State would have 108,000 more jobs today if manufacturing employment resembled national average
In the debate over job creation, it is critically important for policy makers to correctly diagnose the major drivers of North Carolina’s persistently high unemployment rate in order to develop the most appropriate policy solutions. Recent research from the Budget and Tax Center makes it clear that the state’s lagging job creation compared to neighboring states is due in large part to competitiveness challenges in very specific, declining industries, rather than due to problems with competitiveness of the overall economy.
Specifically, the state’s current problem with joblessness is due to greater long-term over-reliance on a set of declining, less competitive manufacturing industries in comparison to surrounding states and the national as a whole. In 2000, more than 16 percent of North Carolina’s employment was concentrated in durable and non-durable manufacturing, the most of any surrounding states. And unfortunately, these industries—especially textiles, apparel, and furniture manufacturing—bore the brunt of job losses over the last decade. In fact, North Carolina lost 42 percent of its durable and non-durable manufacturing jobs from 2000 to 2011, more than any other neighboring states.
If North Carolina’s share of total employment in durable and non-durable goods manufacturing had resembled that of the nation as a whole in 2000—but still lost the same share of jobs in those sectors as were actually lost by 2011—then the Tarheel State would have 108,000 more jobs today than currently exist, and the state’s unemployment rate would likely be similar to neighboring states. The following figure bears this out.

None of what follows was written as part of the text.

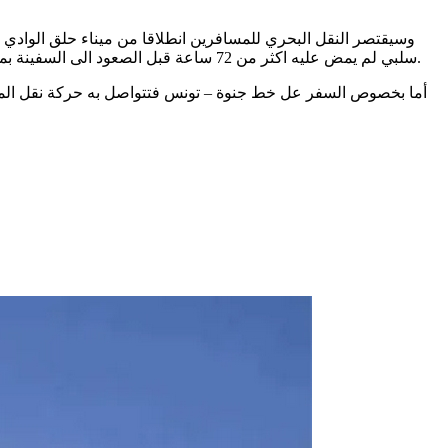
دون سواهم مع وجوب الاستظهار بتحليل مخبري RT-PCR سلبي لم يمض عليه اكثر من 72 ساعة قبل الصعود الى السفينة بميناء حلق الوادي، وق ما أعلنت عنه السلطات الفرنسية يوم الجمعة 30 أكتوبر 2020.
أما بخصوص السفر عل خط جنوة – تونس فتتواصل به حركة نقل المس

In conducting this analysis, each state’s manufacturing job losses are held constant, while allowing only North Carolina’s manufacturing employment in 2000 to change to resemble the manufacturing employment levels in other states. In effect, this analysis holds constant the unique factors influencing job losses in each state and just examines the impact of manufacturing employment concentration on North Carolina’s job creation outcomes.
Given this analysis, it’s clear that North Carolina’s unemployment problem is due to declining competitiveness in specific industries—not to lack of competitiveness in the overall business climate or tax policy.